Martin further explained:
“The vault is really interesting, but at the same time it’s essentially a natural freezer in the side of a mountain. You enter into a small holding chamber of sorts, then you walk through another door into this long tunnel – it’s about 120 meters long – that slopes downward deeper into the mountain. At the end of the tunnel, there are three separate vault rooms. Each has the capacity to hold over 1 million seed samples.”
 
At present, only three quarters of the “first seed storage” at Svalbard have been filled with “only 880,837 seed samples”, while Trust believes that they soon will have to “start coling down the second vault”. Many institutions have, so far, deposited seeds at Svalbard, while only once a withdrawal has taken place in the year of 2015 during the “escalating war in Syria”, while Martin added:
“The material itself wasn’t in danger in Aleppo, but [ICARDA] couldn’t carry out their routine genebank operations. Genebanks do two major things: They conserve materials from being lost in the wild, and they share that material with users around the world.

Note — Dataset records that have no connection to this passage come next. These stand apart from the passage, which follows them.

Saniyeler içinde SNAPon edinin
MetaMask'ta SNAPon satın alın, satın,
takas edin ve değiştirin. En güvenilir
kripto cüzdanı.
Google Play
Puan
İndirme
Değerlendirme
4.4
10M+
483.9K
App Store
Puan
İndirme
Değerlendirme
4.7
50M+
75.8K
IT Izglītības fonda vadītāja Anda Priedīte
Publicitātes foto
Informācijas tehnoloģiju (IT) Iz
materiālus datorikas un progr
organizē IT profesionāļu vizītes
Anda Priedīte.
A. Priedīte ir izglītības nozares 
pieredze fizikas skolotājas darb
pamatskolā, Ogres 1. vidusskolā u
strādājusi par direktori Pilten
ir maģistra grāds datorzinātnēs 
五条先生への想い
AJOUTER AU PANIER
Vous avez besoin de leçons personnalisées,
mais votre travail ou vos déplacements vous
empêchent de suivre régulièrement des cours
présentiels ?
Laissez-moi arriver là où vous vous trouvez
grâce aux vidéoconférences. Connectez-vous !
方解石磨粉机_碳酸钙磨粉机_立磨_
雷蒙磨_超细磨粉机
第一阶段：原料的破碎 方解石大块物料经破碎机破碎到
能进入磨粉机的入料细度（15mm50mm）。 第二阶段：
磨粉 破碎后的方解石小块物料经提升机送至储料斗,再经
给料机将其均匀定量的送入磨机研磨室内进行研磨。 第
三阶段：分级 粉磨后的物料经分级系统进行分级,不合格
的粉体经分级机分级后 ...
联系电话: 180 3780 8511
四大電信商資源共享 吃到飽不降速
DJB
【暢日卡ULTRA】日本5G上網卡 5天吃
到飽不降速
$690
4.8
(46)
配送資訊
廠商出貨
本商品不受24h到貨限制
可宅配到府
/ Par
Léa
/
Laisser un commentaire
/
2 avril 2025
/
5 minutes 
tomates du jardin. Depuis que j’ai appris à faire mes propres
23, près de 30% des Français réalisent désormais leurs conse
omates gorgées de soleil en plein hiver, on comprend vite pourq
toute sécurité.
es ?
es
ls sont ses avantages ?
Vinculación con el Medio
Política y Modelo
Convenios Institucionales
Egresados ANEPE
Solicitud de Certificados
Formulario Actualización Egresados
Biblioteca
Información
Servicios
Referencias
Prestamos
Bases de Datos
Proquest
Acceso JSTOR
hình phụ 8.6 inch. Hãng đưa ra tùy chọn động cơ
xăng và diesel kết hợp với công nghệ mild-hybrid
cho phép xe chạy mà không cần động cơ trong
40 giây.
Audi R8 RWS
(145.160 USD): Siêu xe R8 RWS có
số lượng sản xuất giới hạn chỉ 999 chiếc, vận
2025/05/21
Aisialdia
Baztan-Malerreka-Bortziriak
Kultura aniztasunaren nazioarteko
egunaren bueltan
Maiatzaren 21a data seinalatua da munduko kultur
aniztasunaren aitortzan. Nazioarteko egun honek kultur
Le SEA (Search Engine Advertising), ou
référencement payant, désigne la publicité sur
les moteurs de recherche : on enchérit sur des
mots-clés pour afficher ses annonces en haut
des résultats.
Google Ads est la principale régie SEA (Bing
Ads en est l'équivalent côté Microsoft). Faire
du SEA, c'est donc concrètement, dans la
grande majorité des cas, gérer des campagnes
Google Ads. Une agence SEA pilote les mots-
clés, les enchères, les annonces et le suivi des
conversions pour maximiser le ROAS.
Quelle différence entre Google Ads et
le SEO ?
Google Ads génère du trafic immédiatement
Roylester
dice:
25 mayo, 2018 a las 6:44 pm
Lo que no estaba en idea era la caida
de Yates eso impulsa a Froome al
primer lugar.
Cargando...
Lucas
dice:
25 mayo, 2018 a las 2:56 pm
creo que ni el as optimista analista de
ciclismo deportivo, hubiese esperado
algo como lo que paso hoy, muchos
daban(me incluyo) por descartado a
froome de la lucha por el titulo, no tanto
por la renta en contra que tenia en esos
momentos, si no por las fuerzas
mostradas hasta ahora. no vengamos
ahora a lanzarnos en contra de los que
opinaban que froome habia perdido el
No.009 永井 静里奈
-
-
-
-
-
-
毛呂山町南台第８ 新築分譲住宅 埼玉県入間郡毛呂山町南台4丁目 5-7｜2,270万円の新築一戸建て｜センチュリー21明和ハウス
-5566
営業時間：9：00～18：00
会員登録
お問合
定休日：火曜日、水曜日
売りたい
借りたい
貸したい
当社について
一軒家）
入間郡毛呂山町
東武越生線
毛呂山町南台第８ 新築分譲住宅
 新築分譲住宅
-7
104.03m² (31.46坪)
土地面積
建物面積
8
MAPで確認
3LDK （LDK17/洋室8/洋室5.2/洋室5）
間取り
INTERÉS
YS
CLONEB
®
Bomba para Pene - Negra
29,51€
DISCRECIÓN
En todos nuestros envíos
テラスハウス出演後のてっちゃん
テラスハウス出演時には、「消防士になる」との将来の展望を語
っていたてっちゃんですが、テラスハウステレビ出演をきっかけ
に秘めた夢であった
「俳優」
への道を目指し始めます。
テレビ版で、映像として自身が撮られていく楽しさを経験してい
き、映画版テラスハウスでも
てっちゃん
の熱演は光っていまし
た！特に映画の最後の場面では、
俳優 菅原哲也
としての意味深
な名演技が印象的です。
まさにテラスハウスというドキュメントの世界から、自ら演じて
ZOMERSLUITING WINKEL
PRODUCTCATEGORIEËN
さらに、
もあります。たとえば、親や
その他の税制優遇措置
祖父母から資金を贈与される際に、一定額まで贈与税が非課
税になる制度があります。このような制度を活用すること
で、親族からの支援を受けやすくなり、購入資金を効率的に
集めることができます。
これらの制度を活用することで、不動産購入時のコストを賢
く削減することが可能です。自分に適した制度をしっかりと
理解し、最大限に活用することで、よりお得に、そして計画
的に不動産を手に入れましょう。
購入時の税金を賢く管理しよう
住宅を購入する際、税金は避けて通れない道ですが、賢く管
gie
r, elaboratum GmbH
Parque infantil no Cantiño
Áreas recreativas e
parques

The problem was that they couldn’t share the materials because of the conflicts going on in Syria, meaning their center had basically just become a seed museum.”
 
With the age of under a decade, the global seed vault has “long-term plans” up its sleeves, whereby currently it is “raising an endowment with a goal of US$850 million”. The aim is that if ever anything catastrophe were to strike on the “1,700 genebanks” present around the globe, the world would still be able to sustain agricultural activities to “repopulate and maintain crop diversity”. Martin stated:
“If something happens to a genebank, which is conserving precious seed material, it could mean the loss of an entire collection. And the loss of a crop variety is just like an animal going extinct in the wild. When you’ve already lost your first [seed] collection or you’ve lost your first backup collection, the vault is the final fail-proof option keeping this material from extinction.”